■ **QUOTED PASSAGE**
►

CAIRO: Leaders of Egyptian industrial chambers have expressed strong reservations with the government’s recent decision to curb tariffs by 25 percent on imports of certain manufactured goods, including home appliances, processed food, plastics and medical products.
Hamada El-Kalyoubi, chairman of the Textiles Committee at the Egyptian Federation of Industries, attacked the government initiative saying that it would prove harmful for local garments manufacturers. “The majority of local garments producers lack the capacity to stand in competition with imports in the domestic market at present, he said.
The Ministers of Finance and Trade and Industry defended the decision to curb import tariffs on Monday, claiming that it was in the interests of consumers. The tariff cuts would focus on food products, manufactured consumer goods.
Sherif Ezzat, chairman of the Medical Appliances Committee at the Federation of Industries, said the government’s initiative would only benefit foreign exporters at the expense of local producers, who should have been encouraged to improve their competitiveness in the plastics and medical products industries.

◄

■ **ACTION ITEM A**
In the article on Egypt's tariff cuts, by what percentage did the government decide to curb tariffs on certain manufactured imports?
■ **ACTION ITEM B**
Pick up the article on Egypt's tariff cuts after its final sentence and continue it.

[Items from a data source]
►

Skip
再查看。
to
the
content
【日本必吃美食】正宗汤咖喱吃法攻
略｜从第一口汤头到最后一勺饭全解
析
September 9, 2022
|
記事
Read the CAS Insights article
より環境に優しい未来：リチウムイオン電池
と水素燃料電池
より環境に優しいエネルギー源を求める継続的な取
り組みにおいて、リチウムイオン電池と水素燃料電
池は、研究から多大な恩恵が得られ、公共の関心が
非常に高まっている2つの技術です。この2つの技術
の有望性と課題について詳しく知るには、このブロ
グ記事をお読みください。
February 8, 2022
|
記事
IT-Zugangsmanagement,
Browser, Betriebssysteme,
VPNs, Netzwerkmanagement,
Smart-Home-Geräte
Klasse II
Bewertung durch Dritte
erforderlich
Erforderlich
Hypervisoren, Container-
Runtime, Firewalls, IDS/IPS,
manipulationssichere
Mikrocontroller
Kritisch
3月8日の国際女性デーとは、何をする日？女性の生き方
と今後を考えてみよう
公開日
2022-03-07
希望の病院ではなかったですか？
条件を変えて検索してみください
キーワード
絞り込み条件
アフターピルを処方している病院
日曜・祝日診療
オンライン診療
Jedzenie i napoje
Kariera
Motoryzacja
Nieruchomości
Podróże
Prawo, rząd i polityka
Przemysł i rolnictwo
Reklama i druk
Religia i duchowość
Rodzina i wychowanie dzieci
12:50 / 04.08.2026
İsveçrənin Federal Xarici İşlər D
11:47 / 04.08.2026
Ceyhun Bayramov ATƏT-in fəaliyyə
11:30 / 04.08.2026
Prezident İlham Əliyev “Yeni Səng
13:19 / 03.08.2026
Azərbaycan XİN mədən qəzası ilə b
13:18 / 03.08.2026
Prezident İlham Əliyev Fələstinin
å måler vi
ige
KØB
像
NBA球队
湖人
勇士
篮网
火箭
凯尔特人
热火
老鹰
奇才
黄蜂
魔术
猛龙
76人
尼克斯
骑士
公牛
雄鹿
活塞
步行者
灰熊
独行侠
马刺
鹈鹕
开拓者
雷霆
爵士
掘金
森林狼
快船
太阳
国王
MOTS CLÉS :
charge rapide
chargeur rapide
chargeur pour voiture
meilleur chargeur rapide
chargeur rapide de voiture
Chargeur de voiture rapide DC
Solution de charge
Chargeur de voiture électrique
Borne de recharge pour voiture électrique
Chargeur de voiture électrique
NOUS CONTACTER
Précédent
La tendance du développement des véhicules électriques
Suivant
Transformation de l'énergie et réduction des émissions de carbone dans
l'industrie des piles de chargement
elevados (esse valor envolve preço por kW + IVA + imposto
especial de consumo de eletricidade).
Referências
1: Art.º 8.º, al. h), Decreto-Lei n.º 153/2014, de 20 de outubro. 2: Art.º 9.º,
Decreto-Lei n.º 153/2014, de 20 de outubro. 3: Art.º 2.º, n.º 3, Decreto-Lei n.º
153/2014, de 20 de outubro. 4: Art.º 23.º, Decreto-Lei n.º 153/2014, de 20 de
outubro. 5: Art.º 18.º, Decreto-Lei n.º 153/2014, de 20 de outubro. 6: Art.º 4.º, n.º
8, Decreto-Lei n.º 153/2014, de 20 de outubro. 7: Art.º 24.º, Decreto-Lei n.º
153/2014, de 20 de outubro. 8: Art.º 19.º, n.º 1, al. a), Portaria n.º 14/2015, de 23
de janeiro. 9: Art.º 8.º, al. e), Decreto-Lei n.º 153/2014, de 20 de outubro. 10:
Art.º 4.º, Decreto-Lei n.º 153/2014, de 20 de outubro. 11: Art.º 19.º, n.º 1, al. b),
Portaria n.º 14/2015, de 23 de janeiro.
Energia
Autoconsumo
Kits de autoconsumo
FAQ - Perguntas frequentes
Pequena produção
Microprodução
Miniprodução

◄

■ **RESPONSE AREA A**
By 25 percent.

■ **RESPONSE AREA B**
Ezzat attacked the decision as inconsistent with the government’s rhetoric about promotion and encouragement of manufacturers. The tariff amendment will cut import taxes on medical products to 20 percent from 40 percent.
But Ehab Al-Desouki, professor of economics at the Sadat Academy in Cairo, expects the impacts of the recent amendments on consumers’ welfare to be limited as the majority of exemptions are on production inputs for manufacturers. “Those manufacturers will not immediately pass the tariff cuts to lower consumer prices, he said.
The Ministry of Finance expects the new tariff cuts to cost the public treasury as much as LE 1.4 billion.